TASK TO CARRY OUT — Locate each line in the material below that contains the string "knee", and reproduce every such line.
━━━━━ DATA RECORDS
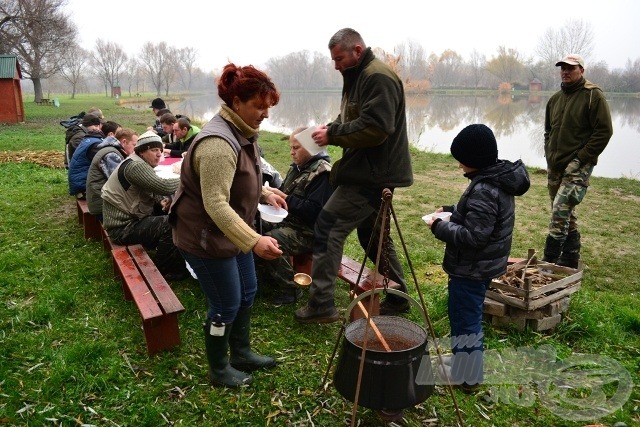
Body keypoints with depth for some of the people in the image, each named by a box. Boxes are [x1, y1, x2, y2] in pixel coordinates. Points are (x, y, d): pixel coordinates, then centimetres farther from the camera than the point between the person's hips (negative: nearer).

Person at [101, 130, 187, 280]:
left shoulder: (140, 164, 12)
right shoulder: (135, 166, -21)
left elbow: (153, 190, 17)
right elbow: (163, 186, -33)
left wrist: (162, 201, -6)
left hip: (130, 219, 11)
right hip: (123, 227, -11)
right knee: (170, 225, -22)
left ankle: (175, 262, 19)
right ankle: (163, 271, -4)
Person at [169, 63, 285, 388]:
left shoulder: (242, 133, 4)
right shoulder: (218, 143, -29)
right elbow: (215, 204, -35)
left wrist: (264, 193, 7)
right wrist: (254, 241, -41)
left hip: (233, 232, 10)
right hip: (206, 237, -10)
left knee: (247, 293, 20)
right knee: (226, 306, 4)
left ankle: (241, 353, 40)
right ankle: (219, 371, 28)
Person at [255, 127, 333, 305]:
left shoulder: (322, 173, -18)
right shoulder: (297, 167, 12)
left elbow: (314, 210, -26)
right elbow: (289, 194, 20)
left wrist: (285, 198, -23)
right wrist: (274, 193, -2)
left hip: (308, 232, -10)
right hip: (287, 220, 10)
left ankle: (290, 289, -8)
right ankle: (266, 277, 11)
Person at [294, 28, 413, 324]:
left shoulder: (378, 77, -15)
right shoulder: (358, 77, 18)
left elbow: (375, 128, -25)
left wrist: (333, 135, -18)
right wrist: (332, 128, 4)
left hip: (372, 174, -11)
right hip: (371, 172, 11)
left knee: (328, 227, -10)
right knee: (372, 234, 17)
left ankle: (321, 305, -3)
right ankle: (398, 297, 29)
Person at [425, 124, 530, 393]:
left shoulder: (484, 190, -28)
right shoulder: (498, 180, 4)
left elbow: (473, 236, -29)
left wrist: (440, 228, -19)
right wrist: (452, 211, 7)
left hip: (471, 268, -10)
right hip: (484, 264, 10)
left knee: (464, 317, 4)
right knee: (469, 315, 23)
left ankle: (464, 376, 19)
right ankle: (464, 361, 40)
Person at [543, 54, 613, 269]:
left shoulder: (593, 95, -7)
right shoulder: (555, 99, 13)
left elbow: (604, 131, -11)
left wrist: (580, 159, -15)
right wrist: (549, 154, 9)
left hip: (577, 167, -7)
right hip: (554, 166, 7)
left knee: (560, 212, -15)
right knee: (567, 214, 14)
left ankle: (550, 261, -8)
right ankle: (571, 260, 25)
━━━━━━━━━━
YOUR RESPONSE —
right knee: (170, 225, -22)
left knee: (247, 293, 20)
right knee: (226, 306, 4)
left knee: (328, 227, -10)
right knee: (372, 234, 17)
left knee: (464, 317, 4)
right knee: (469, 315, 23)
left knee: (560, 212, -15)
right knee: (567, 214, 14)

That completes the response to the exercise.